October 1st, 2017

Brattleboro Retreat approves strategic plan

Responding to challenges facing mental health and addiction treatment providers nationwide, Brattleboro Retreat of Vermont has approved a three-year strategic plan.

President and CEO Louis Josephson, Ph.D., said Brattleboro Retreat is facing increasing demand for services in an era of falling or flat reimbursement rates. The new strategic plan takes on these and other challenges with a four-pronged approach: Focus on clinical excellence; Achieve financial stability; Increase accountability; and Re-envision the campus.

When crafting the plan, the Retreat cast a broad net in talking to various stakeholders. “That feedback did sync up with what we are trying to do,” Josephson said. “It’s not a super glamorous plan. It’s more like we are just going to really get ourselves in great shape, with all of the challenges swirling around on healthcare.

“The best shield in all of this is doing great work with patients,” he said. “That’s our best protection.”

Josephson said he believes patients are facing increasingly complex medical challenges in recent years and Brattleboro Retreat has been seeing more acute cases. As part of a focus on clinical excellence, the facility introduced evidence-based clinical practices in all programs and services. Among changes, Acceptance and Commitment Therapy (ACT) and Dialectical Behavior Therapy (DBT), both treatments based on concepts of mindfulness, are being adopted by programs across the Retreat.

“When I got here a year-and-a-half ago, I really wanted to upgrade our core foundation clinical practice in our inpatient units and residential care,” Josephson said. “So, we opened up a survey to 350 direct care staff and said we wanted to move toward evidence-based practices.”

Staff were given options to consider. “ACT and DBT were the two that rose to the top,” Josephson said. Josephson said two issues that frequently bring patients into the inpatient setting are trauma and emotional dysregulation. “Both ACT and DBT really work well for those symptom clusters,” he said. “In addition, we really liked ACT because it’s very much of a trans-diagnostic model.
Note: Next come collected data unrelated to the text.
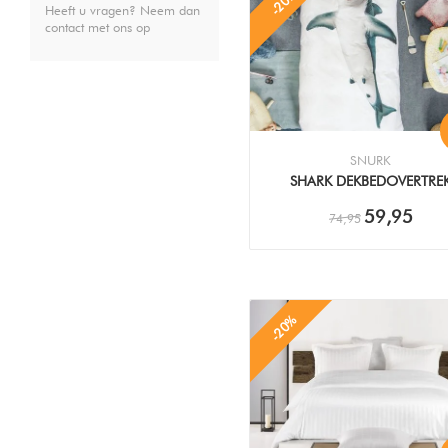
-20%
Heeft u vragen? Neem dan
contact met ons op
SNURK
SHARK DEKBEDOVERTRE
59,95
74,95
-20%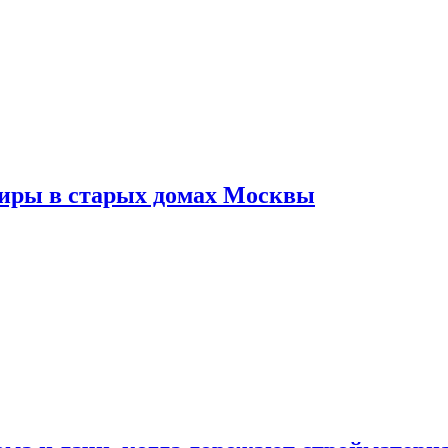
тиры в старых домах Москвы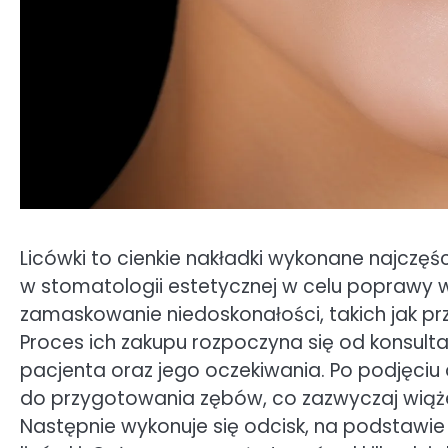
Licówki to cienkie nakładki wykonane najczęś
w stomatologii estetycznej w celu poprawy 
zamaskowanie niedoskonałości, takich jak prze
Proces ich zakupu rozpoczyna się od konsulta
pacjenta oraz jego oczekiwania. Po podjęciu 
do przygotowania zębów, co zazwyczaj wiąże 
Następnie wykonuje się odcisk, na podstawi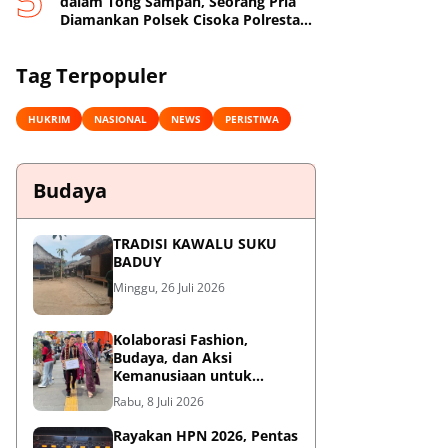
dalam Tong Sampah, Seorang Pria
Diamankan Polsek Cisoka Polresta
Tangerang
Tag Terpopuler
HUKRIM
NASIONAL
NEWS
PERISTIWA
Budaya
TRADISI KAWALU SUKU
BADUY
Minggu, 26 Juli 2026
Kolaborasi Fashion,
Budaya, dan Aksi
Kemanusiaan untuk
Pasien Kanker Dhuafa
Rabu, 8 Juli 2026
Rayakan HPN 2026, Pentas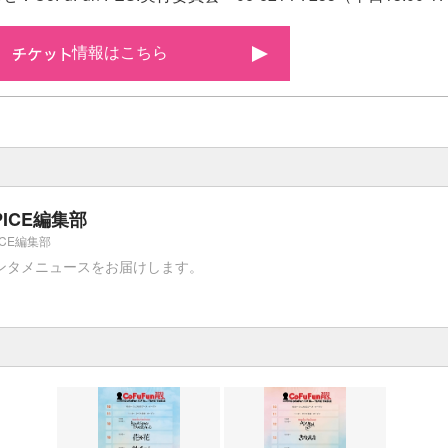
情報はこちら
PICE編集部
ICE編集部
ンタメニュースをお届けします。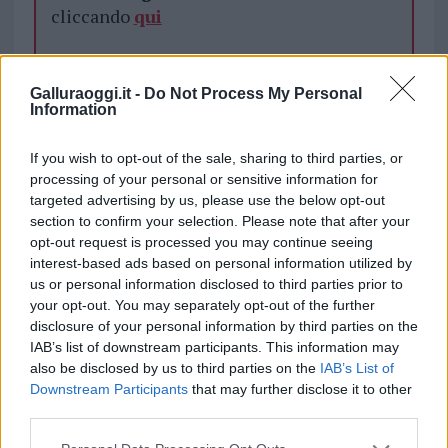
cliccando
qui
TEMI:
Comune Di Calangianus
Fabio Albieri
Galluraoggi.it -
Do Not Process My Personal
Information
Notizie Calangianus
Puc Calangianus
If you wish to opt-out of the sale, sharing to third parties, or
Notizie in tempo reale?
processing of your personal or sensitive information for
Entra nel canale telegram di
targeted advertising by us, please use the below opt-out
GalluraOggi.it
section to confirm your selection. Please note that after your
opt-out request is processed you may continue seeing
interest-based ads based on personal information utilized by
us or personal information disclosed to third parties prior to
your opt-out. You may separately opt-out of the further
Inviaci le tue segnalazioni,
disclosure of your personal information by third parties on the
i tuoi video e le tue foto
IAB’s list of downstream participants. This information may
Su WhatsApp al numero +39
also be disclosed by us to third parties on the
IAB’s List of
345 356 7512
Downstream Participants
that may further disclose it to other
third parties.
Please note that this website/app uses one or more Google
In some of our units, we have a mixed diagnostic picture so we needed a model that talked to people at different points in their health needs.”

In the past year, the Retreat has invested more than a quarter-million dollars training workers on one of those two models to be a core foundational practice.

Additionally, Brattleboro Retreat is optimizing its electronic medical records and improving access to services through its telemedicine program, bringing the expertise of its medical staff to hospital emergency departments across the state through telemedicine.

It has a program with one local hospital set to begin this fall and in late August had eight letters of interest from other hospitals throughout the state. Because Retreat staff know the mental health system well, they can help emergency departments better and more quickly direct patients to appropriate services and medications, Josephson said.

Brattleboro is also instituting a child care center to watch the children of patients for a short time, while the parent receives treatment.

The Retreat is taking steps to optimize its electronic medical records and implementing a modernization plan for its financial systems to invest in the technology, talent and training to best manage healthcare reimbursement; and to improve cash flow and realize an annual operating margin to best support its long-term financial needs.

As part of its effort to increase accountability, the plan calls on the organization to clarify the roles and expectations of all employees, while providing the training and support they need to perform at their best. The Retreat is working to overhaul its performance management process and bring new ideas to recruitment and retention efforts.

As part of re-envisioning the campus, the Retreat is establishing a capital planning process that assesses risks and creates action plans to ensure patient and staff safety.